* WHAT YOU WILL DO: Set down exactly the lines from the first line of the records through the line that contains "rviciul European de Acțiune Externă", and leave every picture out.

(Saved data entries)
--- START ---

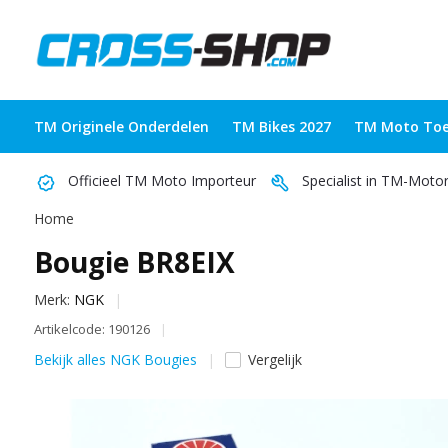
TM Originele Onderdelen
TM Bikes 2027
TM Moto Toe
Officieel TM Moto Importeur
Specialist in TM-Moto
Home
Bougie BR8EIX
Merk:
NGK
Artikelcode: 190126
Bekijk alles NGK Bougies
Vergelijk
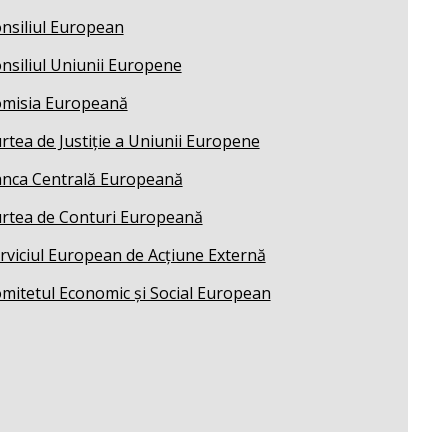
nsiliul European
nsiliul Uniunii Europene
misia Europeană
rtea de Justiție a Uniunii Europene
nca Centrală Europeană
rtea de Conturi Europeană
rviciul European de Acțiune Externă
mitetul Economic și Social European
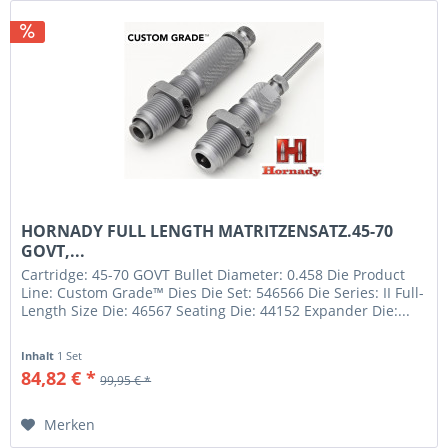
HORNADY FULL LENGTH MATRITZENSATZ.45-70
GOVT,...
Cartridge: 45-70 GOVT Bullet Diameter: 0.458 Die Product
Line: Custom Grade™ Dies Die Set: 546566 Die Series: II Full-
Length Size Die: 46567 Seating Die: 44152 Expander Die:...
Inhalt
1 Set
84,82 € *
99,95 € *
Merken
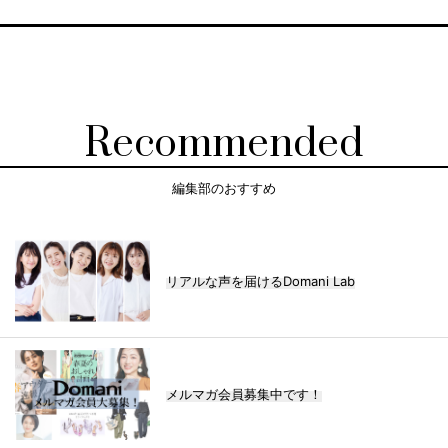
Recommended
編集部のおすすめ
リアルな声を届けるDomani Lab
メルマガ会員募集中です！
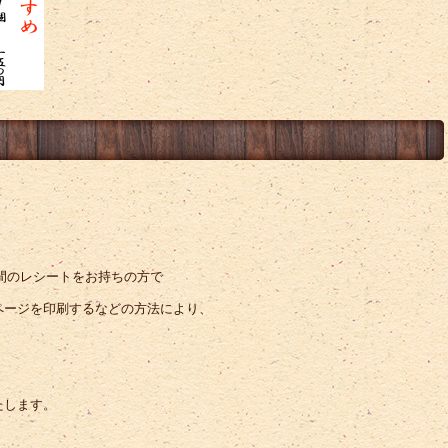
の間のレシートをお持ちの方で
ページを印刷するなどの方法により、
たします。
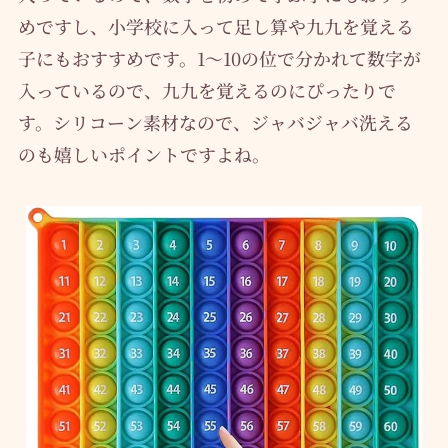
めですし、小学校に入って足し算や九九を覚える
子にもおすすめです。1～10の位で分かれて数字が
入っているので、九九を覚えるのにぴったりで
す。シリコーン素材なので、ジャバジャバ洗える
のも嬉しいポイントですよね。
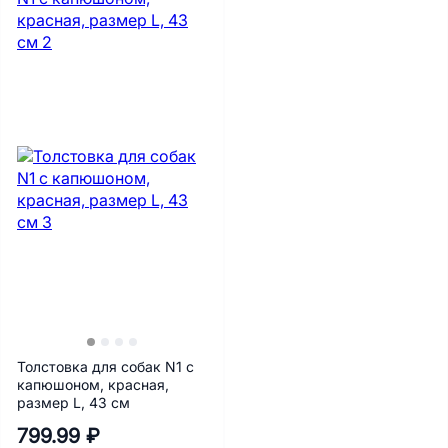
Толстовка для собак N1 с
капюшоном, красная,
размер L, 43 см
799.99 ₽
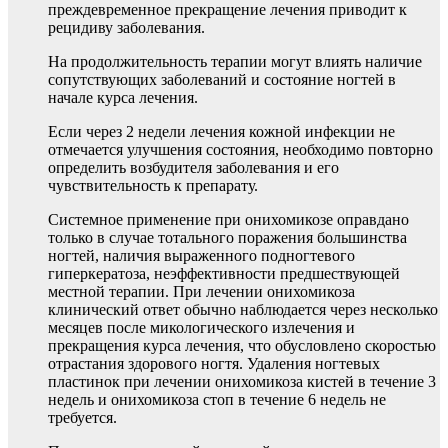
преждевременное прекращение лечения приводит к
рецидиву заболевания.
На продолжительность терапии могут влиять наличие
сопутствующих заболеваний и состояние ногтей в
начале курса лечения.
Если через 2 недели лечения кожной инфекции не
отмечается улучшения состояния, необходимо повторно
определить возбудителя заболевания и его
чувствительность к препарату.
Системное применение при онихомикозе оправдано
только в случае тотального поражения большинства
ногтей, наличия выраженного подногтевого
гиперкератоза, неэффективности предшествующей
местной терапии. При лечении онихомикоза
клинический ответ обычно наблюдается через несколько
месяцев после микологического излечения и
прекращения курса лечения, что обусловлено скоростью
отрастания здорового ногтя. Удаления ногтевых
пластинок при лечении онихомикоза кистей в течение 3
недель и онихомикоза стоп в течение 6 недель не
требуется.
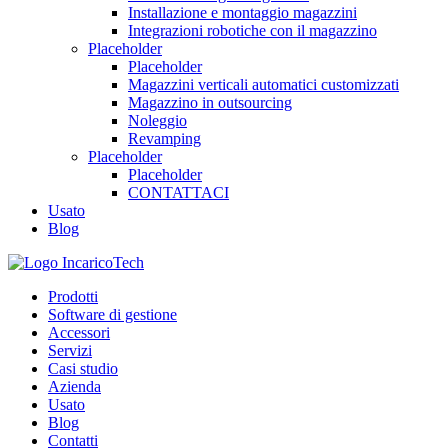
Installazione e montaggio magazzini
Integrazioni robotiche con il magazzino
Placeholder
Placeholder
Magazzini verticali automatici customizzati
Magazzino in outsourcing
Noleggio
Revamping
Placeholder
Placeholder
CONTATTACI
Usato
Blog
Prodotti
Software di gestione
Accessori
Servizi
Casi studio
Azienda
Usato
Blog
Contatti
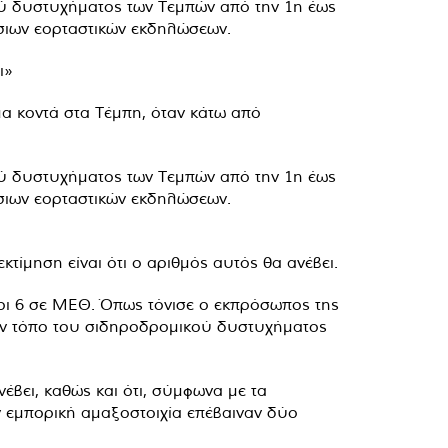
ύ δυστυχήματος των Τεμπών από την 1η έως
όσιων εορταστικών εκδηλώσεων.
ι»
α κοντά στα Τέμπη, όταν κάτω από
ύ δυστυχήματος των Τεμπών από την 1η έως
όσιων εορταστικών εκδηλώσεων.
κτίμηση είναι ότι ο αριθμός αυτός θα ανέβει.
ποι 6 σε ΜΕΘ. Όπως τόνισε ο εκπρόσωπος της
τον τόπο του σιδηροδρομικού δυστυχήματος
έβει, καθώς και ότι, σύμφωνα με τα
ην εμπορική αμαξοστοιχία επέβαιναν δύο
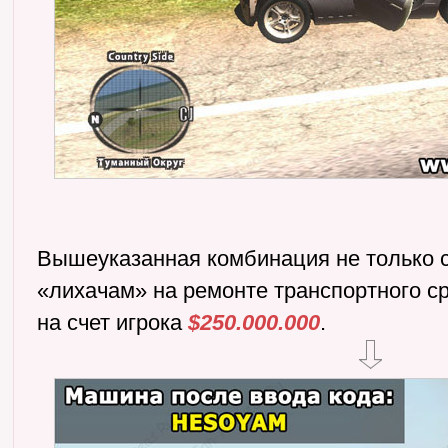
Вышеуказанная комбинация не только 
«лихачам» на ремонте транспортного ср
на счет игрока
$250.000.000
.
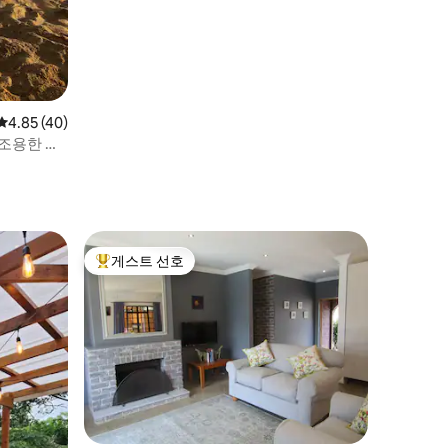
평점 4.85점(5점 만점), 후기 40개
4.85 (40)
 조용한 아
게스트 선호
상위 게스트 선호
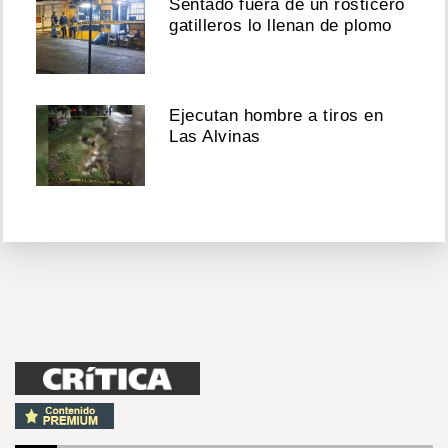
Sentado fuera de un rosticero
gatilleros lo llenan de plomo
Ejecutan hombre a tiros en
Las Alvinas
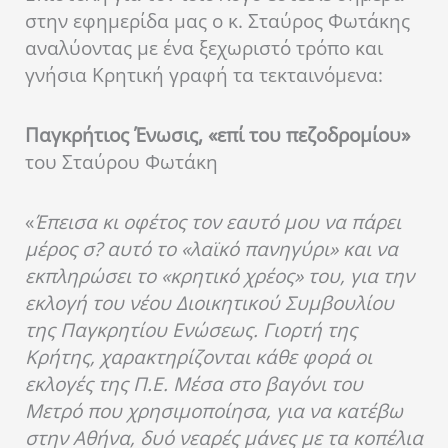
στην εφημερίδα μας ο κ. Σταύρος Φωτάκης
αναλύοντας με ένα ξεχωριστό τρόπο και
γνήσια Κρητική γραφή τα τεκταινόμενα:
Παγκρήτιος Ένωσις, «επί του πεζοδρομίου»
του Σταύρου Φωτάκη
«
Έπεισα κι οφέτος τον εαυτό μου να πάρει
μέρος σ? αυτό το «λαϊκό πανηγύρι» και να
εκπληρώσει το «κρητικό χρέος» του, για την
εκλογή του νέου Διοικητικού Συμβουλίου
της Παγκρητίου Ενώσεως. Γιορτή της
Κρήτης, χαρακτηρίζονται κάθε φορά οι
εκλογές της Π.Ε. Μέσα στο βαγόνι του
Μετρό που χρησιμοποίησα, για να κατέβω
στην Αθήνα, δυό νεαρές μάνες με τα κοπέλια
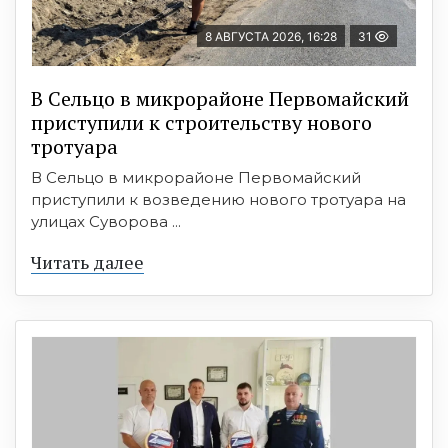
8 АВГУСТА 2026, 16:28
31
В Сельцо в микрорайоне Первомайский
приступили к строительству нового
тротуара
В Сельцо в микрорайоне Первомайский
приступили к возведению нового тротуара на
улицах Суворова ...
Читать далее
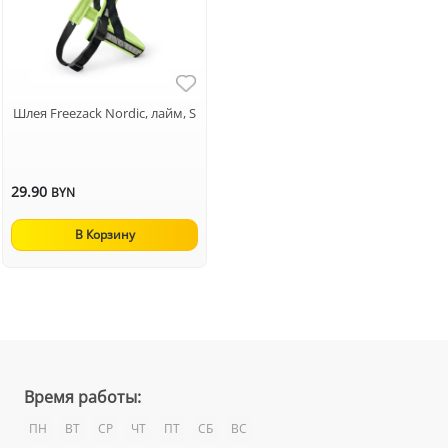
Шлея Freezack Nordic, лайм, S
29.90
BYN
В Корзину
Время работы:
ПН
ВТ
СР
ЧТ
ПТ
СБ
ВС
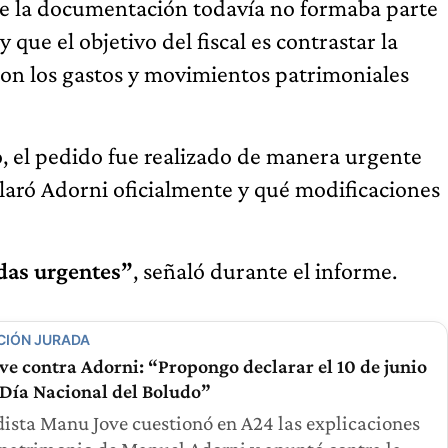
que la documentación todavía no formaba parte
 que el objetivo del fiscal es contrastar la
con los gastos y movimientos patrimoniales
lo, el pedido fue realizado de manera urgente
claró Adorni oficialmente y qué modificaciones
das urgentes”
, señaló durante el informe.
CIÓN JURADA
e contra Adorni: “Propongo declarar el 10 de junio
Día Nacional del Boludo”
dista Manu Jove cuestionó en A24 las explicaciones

--- END ---

* ANSWER AREA:
TM Originele Onderdelen
TM Bikes 2027
TM Moto Toe
Officieel TM Moto Importeur
Specialist in TM-Moto
Home
Bougie BR8EIX
Merk:
NGK
Artikelcode: 190126
Bekijk alles NGK Bougies
Vergelijk
nsiliul European
nsiliul Uniunii Europene
misia Europeană
rtea de Justiție a Uniunii Europene
nca Centrală Europeană
rtea de Conturi Europeană
rviciul European de Acțiune Externă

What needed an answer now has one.